Laury Hammel founded the Longfellow Clubs in 1980, starting with one tennis club outside Boston. The Longfellow Clubs is now a group of health and sports clubs, holistic health centers, children's centers, and camps that serve 12,000 members and an additional 10,000 clients every year. The Longfellow Clubs are the 54th largest health club business in the US, and they have $16 million in revenues. Its programs include tennis classes for people with special needs, alcohol-free overnight prom parties, and discounted memberships for local town employees. Longfellow has become a recognized industry leader in innovative business practices, social responsibility, and community service.
While at the University of Utah in the sixties, Laury was active in the civil rights, peace, and environmental movements. Laury's story is that of an entrepreneur who built a business by creating innovative products that met real community needs. He rejected the prevailing way of doing business - making the single bottom line of profits paramount. Instead, he valued the relationships with all stakeholders and measured success by tracking multiple bottom lines.
The Longfellow mission: "To build a world where everyone's basic needs are met, and people experience love, happiness, and fulfillment. To create a model organization, through the development of successful health and recreation clubs, that works toward the attainment of our global vision." Laury and his staff regularly ask themselves questions such as, "Is our business doing all we can to make our world a better place?" and "What can we do to enhance the health and well-being of our community locally and globally?" Longfellow has received many awards, including the New England Socially Responsible Business Award in 1990.

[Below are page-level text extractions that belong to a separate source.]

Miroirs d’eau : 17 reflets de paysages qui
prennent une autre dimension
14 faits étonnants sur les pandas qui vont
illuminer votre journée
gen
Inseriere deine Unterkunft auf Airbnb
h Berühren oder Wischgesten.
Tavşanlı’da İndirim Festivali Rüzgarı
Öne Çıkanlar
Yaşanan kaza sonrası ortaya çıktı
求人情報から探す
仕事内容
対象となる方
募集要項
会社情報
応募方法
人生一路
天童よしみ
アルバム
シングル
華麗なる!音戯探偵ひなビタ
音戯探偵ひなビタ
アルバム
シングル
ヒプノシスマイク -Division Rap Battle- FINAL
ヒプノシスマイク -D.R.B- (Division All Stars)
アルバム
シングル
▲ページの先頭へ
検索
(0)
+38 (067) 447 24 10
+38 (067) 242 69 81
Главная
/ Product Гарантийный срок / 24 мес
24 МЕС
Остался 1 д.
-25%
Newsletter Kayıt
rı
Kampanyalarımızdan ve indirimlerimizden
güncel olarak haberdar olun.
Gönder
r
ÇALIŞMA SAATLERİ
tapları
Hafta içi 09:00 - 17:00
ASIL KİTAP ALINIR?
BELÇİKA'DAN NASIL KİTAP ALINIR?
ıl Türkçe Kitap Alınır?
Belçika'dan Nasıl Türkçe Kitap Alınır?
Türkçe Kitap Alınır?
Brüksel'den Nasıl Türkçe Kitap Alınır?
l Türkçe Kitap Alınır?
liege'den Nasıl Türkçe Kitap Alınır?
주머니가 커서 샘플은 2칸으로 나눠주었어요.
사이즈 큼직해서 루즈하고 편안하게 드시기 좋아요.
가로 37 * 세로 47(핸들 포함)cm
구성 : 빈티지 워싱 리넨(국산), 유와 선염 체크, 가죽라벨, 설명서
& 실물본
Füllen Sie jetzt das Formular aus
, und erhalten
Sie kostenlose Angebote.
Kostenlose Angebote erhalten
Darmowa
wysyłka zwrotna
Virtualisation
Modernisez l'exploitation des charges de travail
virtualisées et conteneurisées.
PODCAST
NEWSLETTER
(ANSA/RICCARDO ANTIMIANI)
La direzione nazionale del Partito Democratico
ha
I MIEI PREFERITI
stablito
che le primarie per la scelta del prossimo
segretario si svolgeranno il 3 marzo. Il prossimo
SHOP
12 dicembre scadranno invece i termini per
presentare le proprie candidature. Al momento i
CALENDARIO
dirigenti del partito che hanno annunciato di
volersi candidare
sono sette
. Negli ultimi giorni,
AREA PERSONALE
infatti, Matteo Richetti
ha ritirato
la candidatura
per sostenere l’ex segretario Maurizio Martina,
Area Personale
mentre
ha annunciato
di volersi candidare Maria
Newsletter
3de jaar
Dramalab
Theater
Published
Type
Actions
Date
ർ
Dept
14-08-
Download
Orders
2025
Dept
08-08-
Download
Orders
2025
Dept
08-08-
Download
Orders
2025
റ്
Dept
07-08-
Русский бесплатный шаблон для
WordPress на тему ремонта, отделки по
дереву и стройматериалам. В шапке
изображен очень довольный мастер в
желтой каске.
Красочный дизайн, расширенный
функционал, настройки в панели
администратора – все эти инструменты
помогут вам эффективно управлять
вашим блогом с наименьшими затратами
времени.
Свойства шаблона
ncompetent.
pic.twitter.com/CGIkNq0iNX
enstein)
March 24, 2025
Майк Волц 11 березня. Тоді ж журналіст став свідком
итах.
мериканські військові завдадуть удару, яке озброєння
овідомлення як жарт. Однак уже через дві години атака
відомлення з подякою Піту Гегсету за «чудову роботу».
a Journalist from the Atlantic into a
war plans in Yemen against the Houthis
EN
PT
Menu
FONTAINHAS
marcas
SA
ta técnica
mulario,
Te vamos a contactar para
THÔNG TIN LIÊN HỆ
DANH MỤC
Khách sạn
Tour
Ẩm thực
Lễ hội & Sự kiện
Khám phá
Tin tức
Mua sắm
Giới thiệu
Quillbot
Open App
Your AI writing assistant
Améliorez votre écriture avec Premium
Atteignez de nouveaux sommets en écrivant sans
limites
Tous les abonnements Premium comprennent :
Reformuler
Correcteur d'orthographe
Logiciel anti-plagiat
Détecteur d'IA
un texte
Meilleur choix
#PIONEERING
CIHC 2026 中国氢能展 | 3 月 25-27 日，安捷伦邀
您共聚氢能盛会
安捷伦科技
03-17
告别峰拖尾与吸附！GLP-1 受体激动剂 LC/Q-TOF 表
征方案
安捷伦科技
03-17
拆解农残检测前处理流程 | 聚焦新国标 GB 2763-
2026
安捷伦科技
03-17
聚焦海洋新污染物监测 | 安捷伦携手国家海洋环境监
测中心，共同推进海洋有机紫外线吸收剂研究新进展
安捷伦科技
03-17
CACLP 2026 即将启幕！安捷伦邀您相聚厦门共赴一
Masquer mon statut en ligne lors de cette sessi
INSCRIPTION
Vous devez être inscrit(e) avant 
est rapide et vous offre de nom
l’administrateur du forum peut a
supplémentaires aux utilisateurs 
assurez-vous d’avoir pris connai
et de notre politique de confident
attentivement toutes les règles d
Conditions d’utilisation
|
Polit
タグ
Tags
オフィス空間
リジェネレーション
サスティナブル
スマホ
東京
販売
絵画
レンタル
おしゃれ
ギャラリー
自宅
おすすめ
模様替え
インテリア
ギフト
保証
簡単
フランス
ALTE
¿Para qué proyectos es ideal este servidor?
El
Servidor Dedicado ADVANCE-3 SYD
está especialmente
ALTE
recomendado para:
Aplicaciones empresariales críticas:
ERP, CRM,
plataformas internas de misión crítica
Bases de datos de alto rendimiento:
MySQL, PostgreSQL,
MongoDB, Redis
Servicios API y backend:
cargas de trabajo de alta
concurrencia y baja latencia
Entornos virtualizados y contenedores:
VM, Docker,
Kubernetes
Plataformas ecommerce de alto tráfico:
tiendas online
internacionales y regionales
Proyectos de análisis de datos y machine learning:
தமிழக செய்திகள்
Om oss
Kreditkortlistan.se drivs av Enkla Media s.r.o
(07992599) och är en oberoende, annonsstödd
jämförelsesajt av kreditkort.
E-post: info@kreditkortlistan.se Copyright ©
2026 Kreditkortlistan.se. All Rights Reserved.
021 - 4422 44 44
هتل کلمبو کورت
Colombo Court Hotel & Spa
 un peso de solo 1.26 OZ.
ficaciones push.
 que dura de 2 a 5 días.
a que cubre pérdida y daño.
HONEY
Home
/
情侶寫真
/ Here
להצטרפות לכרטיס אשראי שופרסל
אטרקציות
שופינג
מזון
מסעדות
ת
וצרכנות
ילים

In 1977, Laury founded the nation's longest running tennis program for children with special needs and the Handi-Racket Tennis Program is still going strong. Longfellow also developed a unique partnership with the Sportsmen's Tennis Club, an inner-city Boston club with a long and proud tradition of teaching children tennis and life skills. In the mid-90's Sportsmen's had fallen on hard times and was close to going out of business. In October of 1997, Longfellow signed a $1/year contract to manage the Sportsmen's Tennis Club. This partnership has become a genuine success story. When the partnership ended, five years later, Sportsmen's had grown the program from 43 children to over 500 children taking classes every week.
In 1988, Laury gathered like-minded business leaders and founded New England Businesses for Social Responsibility (NEBSR), and in 1991 he founded the national organization Business for Social Responsibility (BSR). This organization has since grown to be the major US leader in working with large corporations to improve the social and environmental responsibility of their business practices.
In 1997, Laury founded the International Symposium on Spirituality and Business which is the longest running program in North America that focuses on the relationship of spirituality and business. Hundreds of people have participated in this symposium, sharing ideas and listening to business leaders who have successfully integrated their values with the operation of their business.
In 2001, when it became apparent that local and independent businesses needed their own organization, Laury co-founded the Sustainable Business Network of Greater Boston (SBN) and the national organization called the Business Alliance for Local Living Economies (BALLE). Laury served as the co-chair for the first six years of BALLE's existence and in 2008 he was the chair of BALLE's International Conference held in Boston, MA. SBN has grown dramatically and is now not only leading several important programs such as the Sustainable Business Leader Program, but it is the home for several successful Local First networks in the Boston area.
Longfellow has been a community and national leader in the area of energy conservation and has raised the bar for businesses and in particular for health clubs. In 1989, working with NEBSR he created an environmental program designed for small businesses. In the 1990's Laury worked with BSR and the national group Climate Wise and expanded this program nationally. In 2008, SBN developed a partnership with the Commonwealth of Massachusetts and the City of Boston to support businesses in becoming more sustainable through SBN's Sustainable Business Leader Program (SBLP). This program has had a major impact on the participating businesses and their community, and now other communities are participating in the program.
The Longfellow Clubs philosophy is based on the ancient concept of balance, a dynamic condition of equilibrium, proportion, and harmony. Longfellow offers programs that consciously deal with the whole person and work to fully integrate mind, body, and spirit.
Laury has been playing competitive tennis for 52 years, was a top college player, and has been ranked number one in the 45's, 50's, 55's, and 60's for a total of seven times. In 2008 he was ranked #14 in the nation in the 60's and had a big win over the #2 player in the nation and won his first silver ball in the 60's Hardcourts with his college doubles partner Gene Malin. He has coached hundreds of nationally ranked juniors over 37 years and currrently coaches a junior who in 2009 was ranked #1 in New England in the Boys' 18's and 16's simultaneously.
Laury is the owner of The Longfellow Clubs which is New England's premier indoor/outdoor tennis clubs with 24 indoor courts. He is the founder of the Handi-Racket Program, the longest running program for athlete with special needs and is past president of the Youth Tennis Foundation. Laury is a member of the New England Tennis Hall of Fame, has won many USTA New England and USPTA New England awards including the New Weld Award in 2009, and his family won the USTA Tennis Family of the Year in 2000.